Wendi Yajnik has been building partnerships between academia and industry for the better part of her career. When it comes to emerging technologies, she’s seen it all – from cancer-fighting immunotherapies to gene editing tools to an approach to fat loss inspired by ice pops.
Now at Novartis, Yajnik heads Academic Partnerships and External Innovation for the Novartis Institutes for BioMedical Research (NIBR). Her team is responsible for bringing exciting new discoveries and technologies into Novartis from academia. Their efforts are helping drive NIBR’s strategy to build an open framework for science in which academia and industry work more seamlessly to advance medicine.
Yajnik got her start as a molecular biologist at New York University Medical Center, in the US, where she studied the HIV virus during the AIDS crisis in the early 1990s. Her work helped answer fundamental questions about how the virus interacts with human cells.

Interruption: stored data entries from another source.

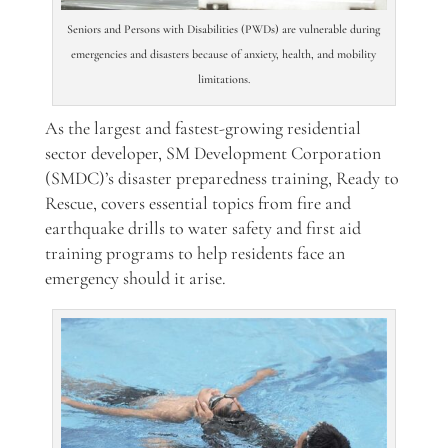
Seniors and Persons with Disabilities (PWDs) are vulnerable during
emergencies and disasters because of anxiety, health, and mobility
limitations.
As the largest and fastest-growing residential
sector developer, SM Development Corporation
(
SMDC)’s
disaster preparedness training, Ready to
Rescue, covers essential topics from fire and
earthquake drills to water safety and first aid
training programs to help residents face an
emergency should it arise.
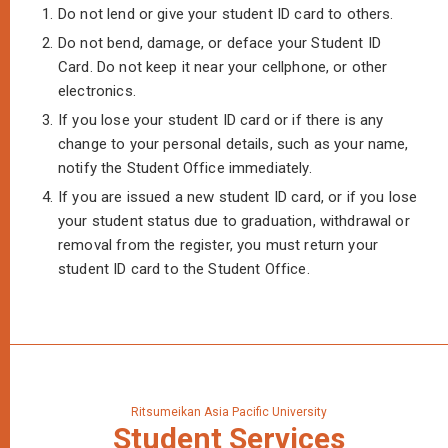
1.
Do not lend or give your student ID card to others.
2.
Do not bend, damage, or deface your Student ID
Card. Do not keep it near your cellphone, or other
electronics.
3.
If you lose your student ID card or if there is any
change to your personal details, such as your name,
notify the Student Office immediately.
4.
If you are issued a new student ID card, or if you lose
your student status due to graduation, withdrawal or
removal from the register, you must return your
student ID card to the Student Office.
Ritsumeikan Asia Pacific University
Student
Services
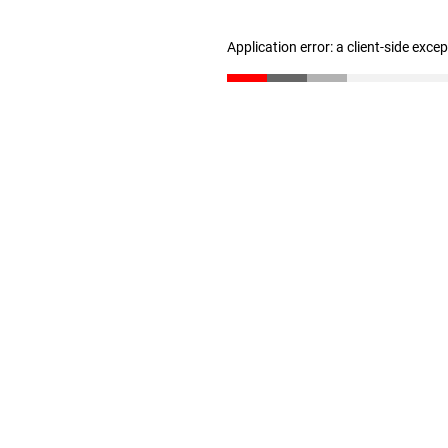
Application error: a client-side exc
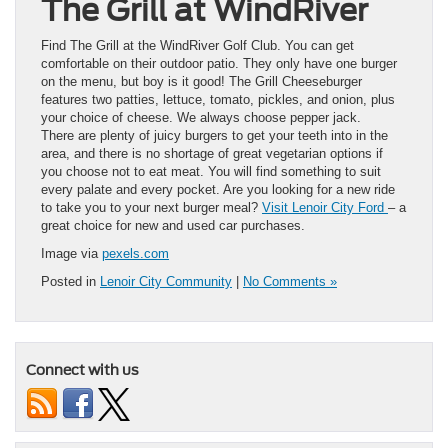
The Grill at WindRiver
Find The Grill at the WindRiver Golf Club. You can get
comfortable on their outdoor patio. They only have one burger
on the menu, but boy is it good! The Grill Cheeseburger
features two patties, lettuce, tomato, pickles, and onion, plus
your choice of cheese. We always choose pepper jack.
There are plenty of juicy burgers to get your teeth into in the
area, and there is no shortage of great vegetarian options if
you choose not to eat meat. You will find something to suit
every palate and every pocket. Are you looking for a new ride
to take you to your next burger meal?
Visit Lenoir City Ford
– a
great choice for new and used car purchases.
Image via
pexels.com
Posted in
Lenoir City Community
|
No Comments »
Connect with us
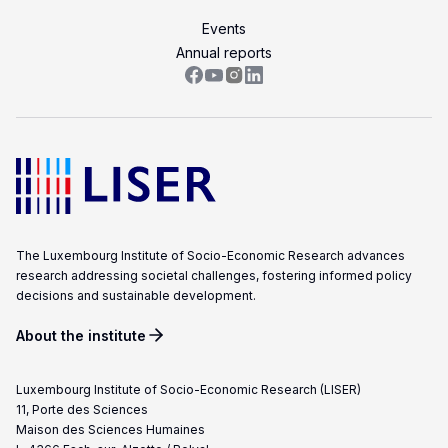
Events
Annual reports
The Luxembourg Institute of Socio-Economic Research advances
research addressing societal challenges, fostering informed policy
decisions and sustainable development.
About the institute
Luxembourg Institute of Socio-Economic Research (LISER)
11, Porte des Sciences
Maison des Sciences Humaines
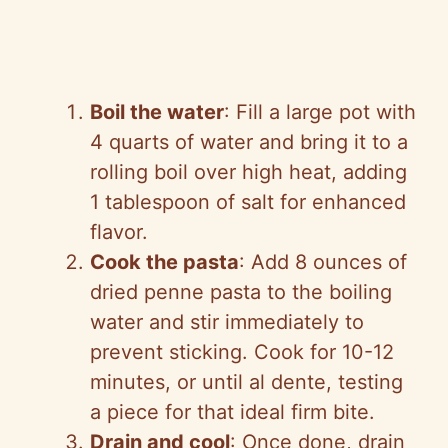
Boil the water
: Fill a large pot with
4 quarts of water and bring it to a
rolling boil over high heat, adding
1 tablespoon of salt for enhanced
flavor.
Cook the pasta
: Add 8 ounces of
dried penne pasta to the boiling
water and stir immediately to
prevent sticking. Cook for 10-12
minutes, or until al dente, testing
a piece for that ideal firm bite.
Drain and cool
: Once done, drain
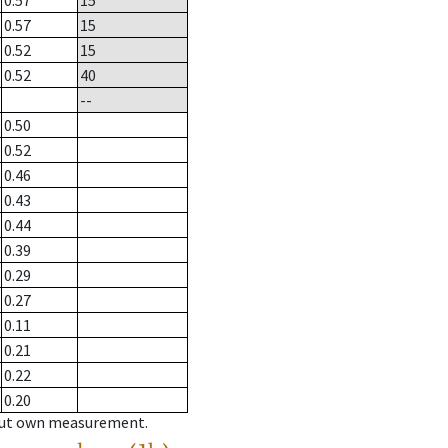
0.57
15
0.57
15
0.52
15
0.52
40
--
0.50
0.52
0.46
0.43
0.44
0.39
0.29
0.27
0.11
0.21
0.22
0.20
hout own measurement.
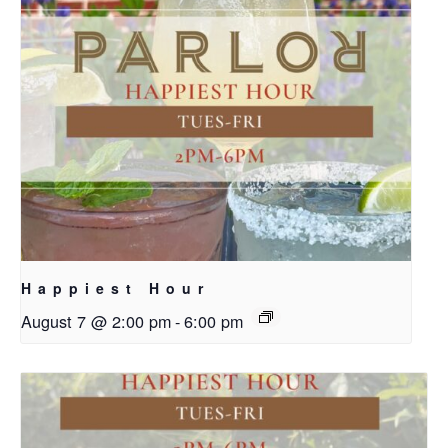
Happiest Hour
August 7 @ 2:00 pm
-
6:00 pm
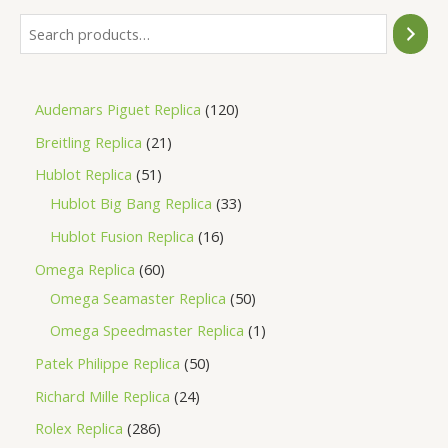
Audemars Piguet Replica
120
Breitling Replica
21
Hublot Replica
51
Hublot Big Bang Replica
33
Hublot Fusion Replica
16
Omega Replica
60
Omega Seamaster Replica
50
Omega Speedmaster Replica
1
Patek Philippe Replica
50
Richard Mille Replica
24
Rolex Replica
286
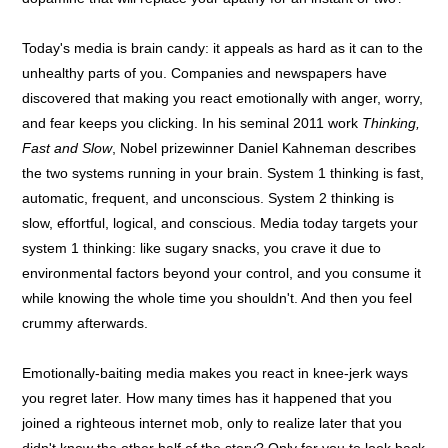
Today's media is brain candy: it appeals as hard as it can to the
unhealthy parts of you. Companies and newspapers have
discovered that making you react emotionally with anger, worry,
and fear keeps you clicking. In his seminal 2011 work
Thinking,
Fast and Slow
, Nobel prizewinner Daniel Kahneman describes
the two systems running in your brain. System 1 thinking is fast,
automatic, frequent, and unconscious. System 2 thinking is
slow, effortful, logical, and conscious. Media today targets your
system 1 thinking: like sugary snacks, you crave it due to
environmental factors beyond your control, and you consume it
while knowing the whole time you shouldn't. And then you feel
crummy afterwards.
Emotionally-baiting media makes you react in knee-jerk ways
you regret later. How many times has it happened that you
joined a righteous internet mob, only to realize later that you
didn't know the other half of the story? Only for you to look back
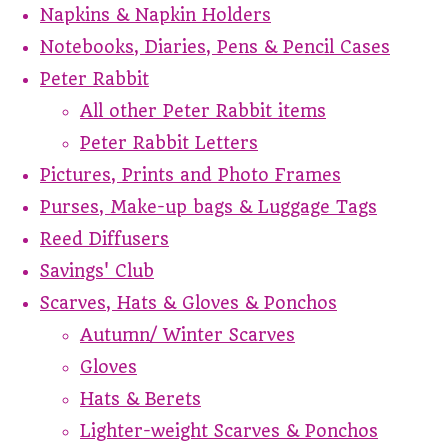
Napkins & Napkin Holders
Notebooks, Diaries, Pens & Pencil Cases
Peter Rabbit
All other Peter Rabbit items
Peter Rabbit Letters
Pictures, Prints and Photo Frames
Purses, Make-up bags & Luggage Tags
Reed Diffusers
Savings' Club
Scarves, Hats & Gloves & Ponchos
Autumn/ Winter Scarves
Gloves
Hats & Berets
Lighter-weight Scarves & Ponchos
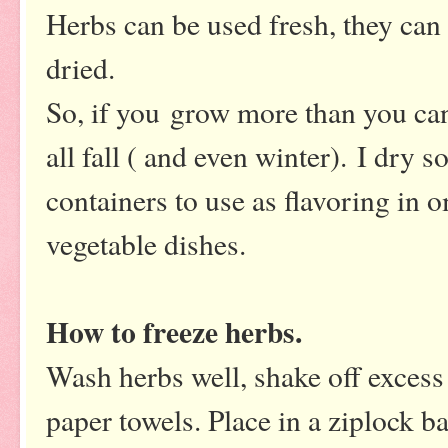
Herbs can be used fresh, they can 
dried.
So, if you grow more than you ca
all fall ( and even winter). I dry 
containers to use as flavoring in 
vegetable dishes.
How to freeze herbs.
Wash herbs well, shake off exces
paper towels. Place in a ziplock b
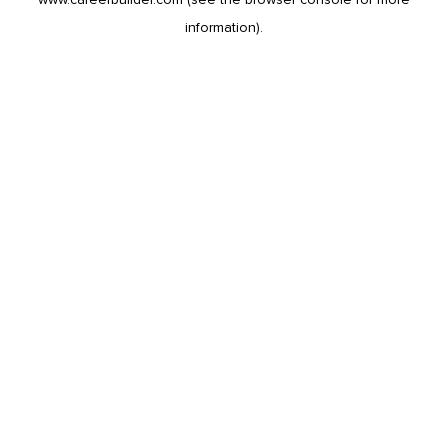
information).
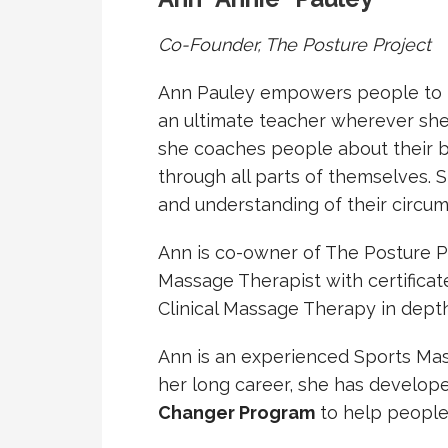
Co-Founder, The Posture Project
Ann Pauley empowers people to rec
an ultimate teacher wherever she 
she coaches people about their bo
through all parts of themselves. S
and understanding of their circums
Ann is co-owner of The Posture P
Massage Therapist with certifica
Clinical Massage Therapy in dept
Ann is an experienced Sports Mas
her long career, she has develop
Changer Program
to help people 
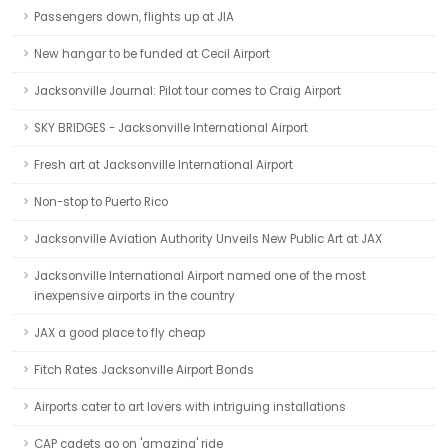
Passengers down, flights up at JIA
New hangar to be funded at Cecil Airport
Jacksonville Journal: Pilot tour comes to Craig Airport
SKY BRIDGES - Jacksonville International Airport
Fresh art at Jacksonville International Airport
Non-stop to Puerto Rico
Jacksonville Aviation Authority Unveils New Public Art at JAX
Jacksonville International Airport named one of the most
inexpensive airports in the country
JAX a good place to fly cheap
Fitch Rates Jacksonville Airport Bonds
Airports cater to art lovers with intriguing installations
CAP cadets go on 'amazing' ride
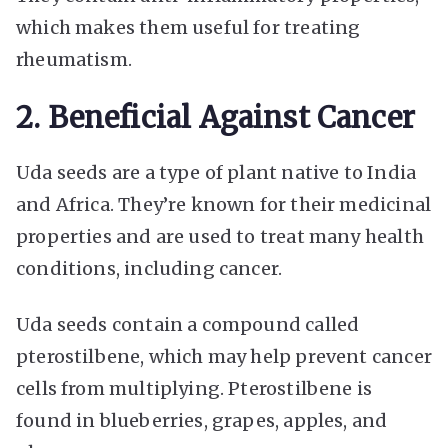
which makes them useful for treating
rheumatism.
2. Beneficial Against Cancer
Uda seeds are a type of plant native to India
and Africa. They’re known for their medicinal
properties and are used to treat many health
conditions, including cancer.
Uda seeds contain a compound called
pterostilbene, which may help prevent cancer
cells from multiplying. Pterostilbene is
found in blueberries, grapes, apples, and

Early in her career, curiosity about how technology moves from idea to application led her to apply for a job in the technology licensing office at Brigham and Women’s Hospital in Boston, Massachusetts, in the US, just to get a sense of it. She ended up staying for 18 years.
During that time, Yajnik recalls, she attended a meeting where scientists revealed that they could freeze fat and flush it away. The research had stemmed from observations that kids who eat ice pops sometimes end up with dimples. The idea, backed by science, turned into a trendy new business.
“I love this field. I love the brilliance of the science and also making connections that help commercialize new ideas,” says Yajnik.
Here she talks about her approach to academic partnerships and external innovation at Novartis.
Why is it important for industry and academia to work together?
When I talk about why Novartis wants to team up with academia to find medicines for the worst diseases, I tell a story about a therapy for chronic myeloid leukemia that had its roots in academia but was transformed into a therapy through a collaboration with our scientists.
Before this therapy, patients diagnosed with a certain form of blood cancer might have lived a few years. After the therapy, they were living into their 70s and 80s.
That’s why we want to do this. When discoveries from academia are developed into safe and effective approved therapies, we can transform people’s lives completely. We need to do more of that.